Une seule pause toilettes
Le problème étant que certains règlements de tournois peuvent également pénaliser les femmes sur ce point. En tennis, le livre du Grand Chelem 2020, sorte de bible pour les matches au plus haut niveau, stipule ainsi que les joueurs, tous sexes confondus, n’ont droit qu’à une seule et unique pause pour se rendre aux toilettes ou changer de tenue en plein match. Une parenthèse trop juste pour permettre aux joueuses de glisser régulièrement un vêtement propre ou de changer leur protection menstruelle si besoin.
En mode superhéroïne
Et si les instances sportives ne réagissent pas, reste l'option de la rébellion, comme l'a fait Serena Williams à Roland-Garros en 2018. Revenant de grossesse, la championne avait débarqué sur le court dans une combinaison moulante noire. Une tenue loin des jupes habituelles des tenniswomen, qui la boostait et qui représentait, selon elle, «toutes les femmes qui ont dû traverser des épreuves, mentalement et physiquement avec leurs corps, et qui reviennent, confiantes et croyant en elles-mêmes».
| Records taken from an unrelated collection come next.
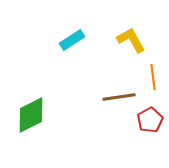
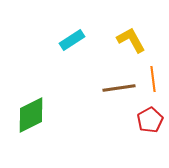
orange line: moved 2 px down
brown line: moved 9 px up
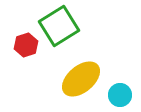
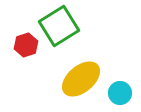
cyan circle: moved 2 px up
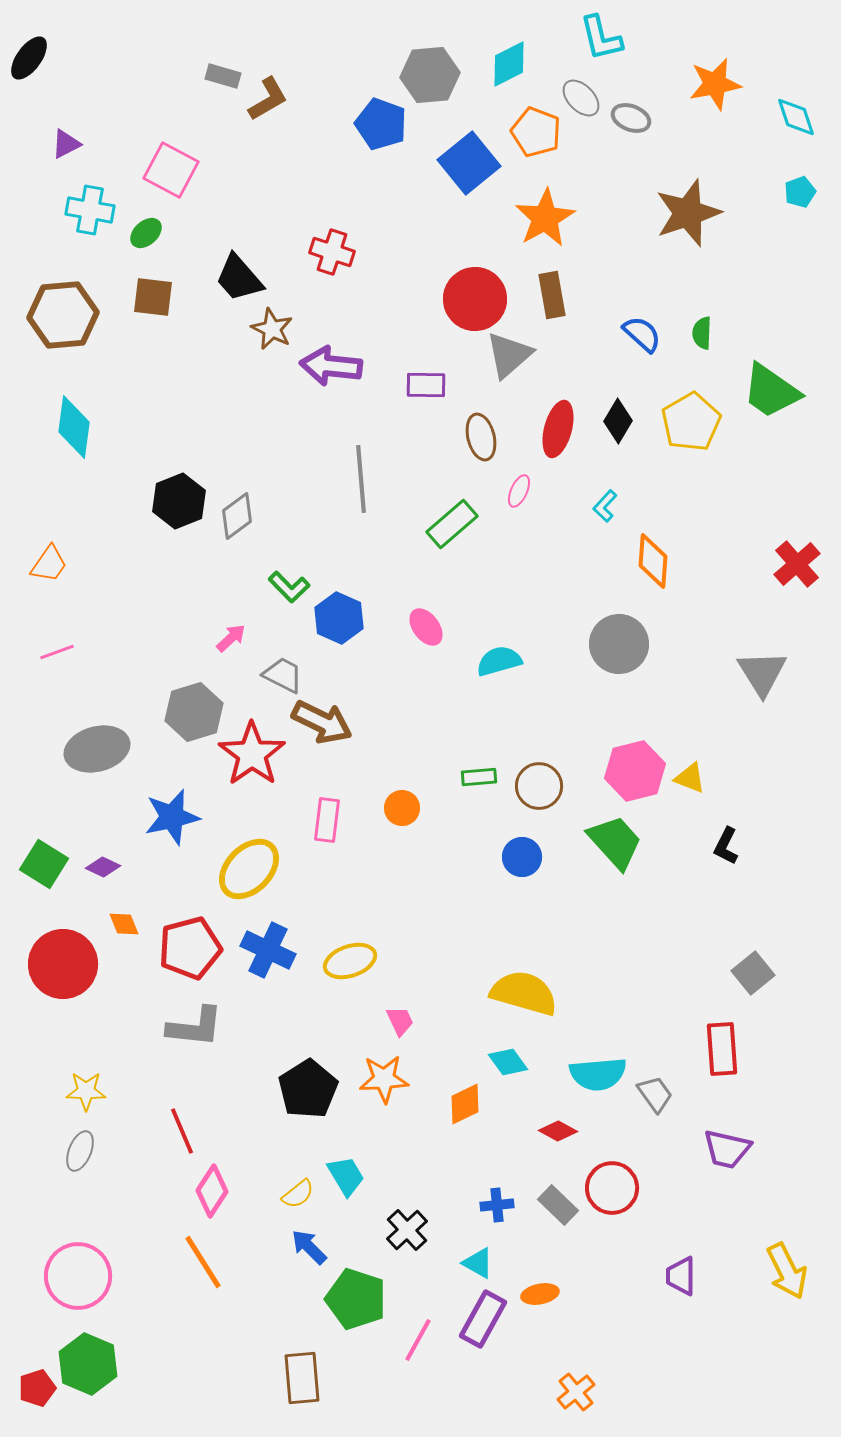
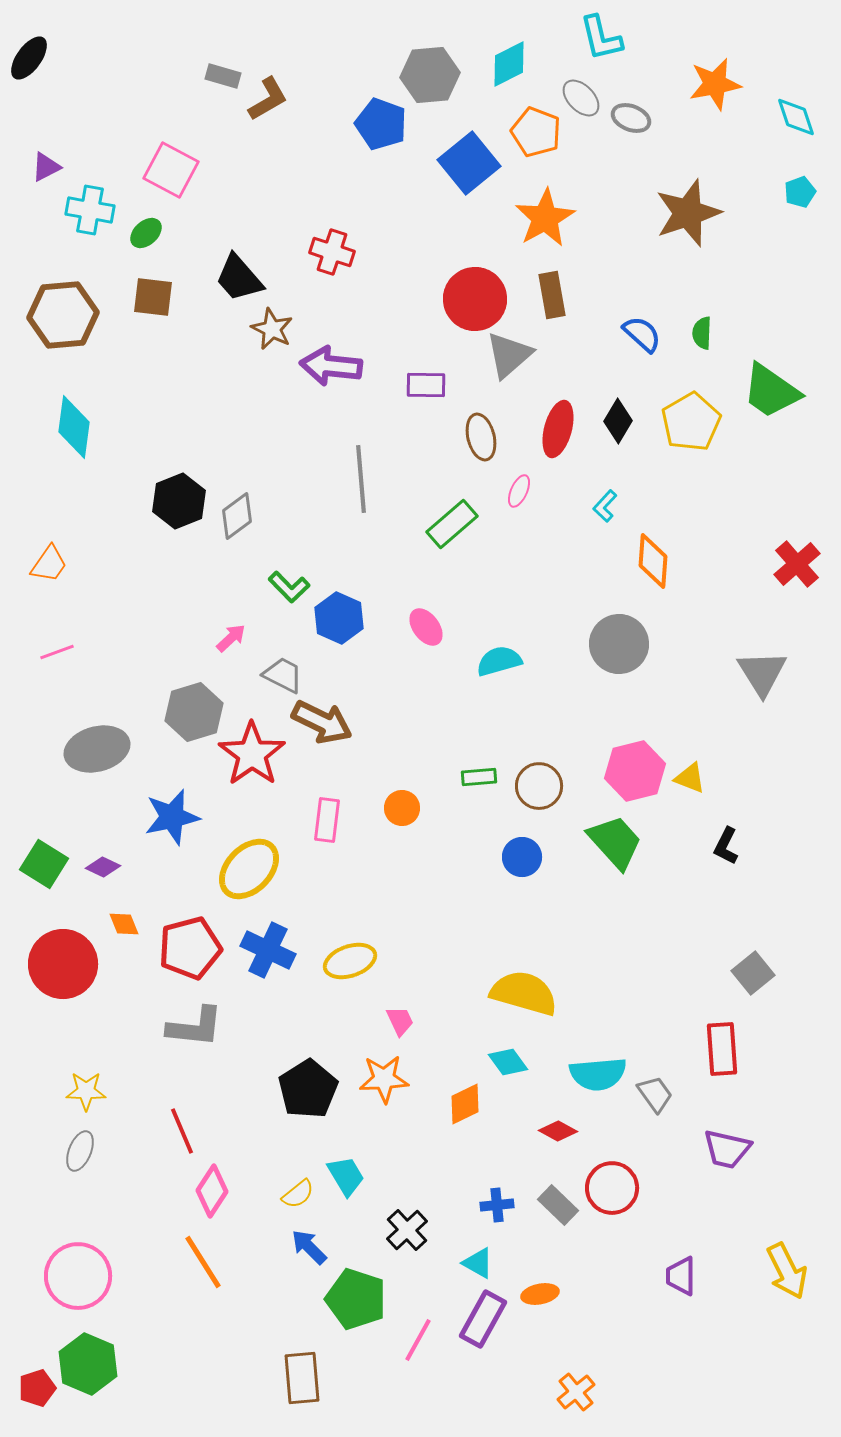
purple triangle at (66, 144): moved 20 px left, 23 px down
Un choix très décrié par de nombreux pontes de la discipline. «Je crois qu'on est parfois allé trop loin. Cette tenue ne sera plus acceptée. Il faut respecter le jeu et l'endroit. Tout le monde a envie de profiter de cet écrin», avait statué Bernard Giudicelli, le président de la Fédération française de tennis (FFT). Si seule la performance compte, pourquoi ne pas laisser les femmes réaliser leurs exploits dans la tenue qui les rend les plus fortes, au lieu de se soucier de la soi-disant cohérence du paysage?